PROBLEM TO WORK ON —
Copy every line below where the string "degrees" is found.

Segment Start: ENTRIES PROVIDED

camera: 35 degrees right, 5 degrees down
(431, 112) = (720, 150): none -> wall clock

Segment End: ENTRIES PROVIDED
Segment Start: ENTRIES PROVIDED

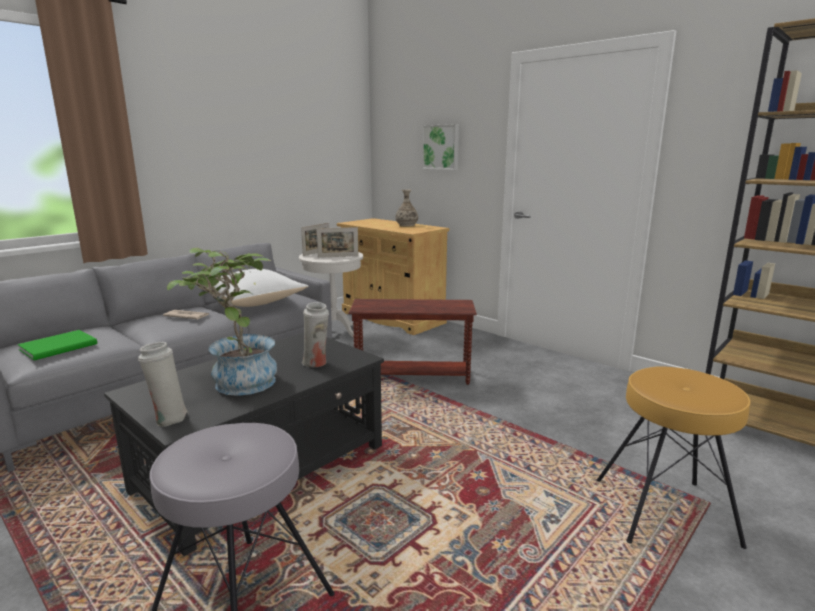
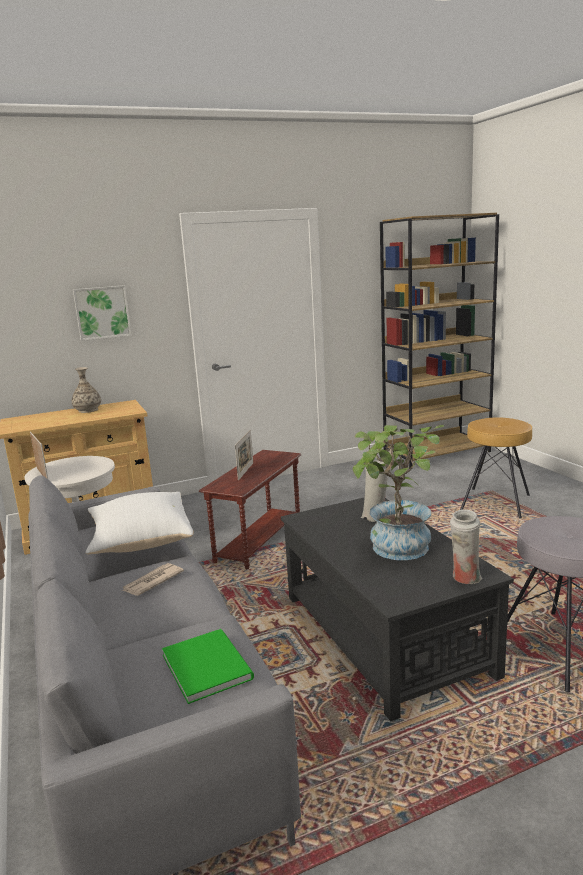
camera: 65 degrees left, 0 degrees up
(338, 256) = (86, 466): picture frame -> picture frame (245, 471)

Segment End: ENTRIES PROVIDED

YOUR RESPONSE —
camera: 35 degrees right, 5 degrees down
camera: 65 degrees left, 0 degrees up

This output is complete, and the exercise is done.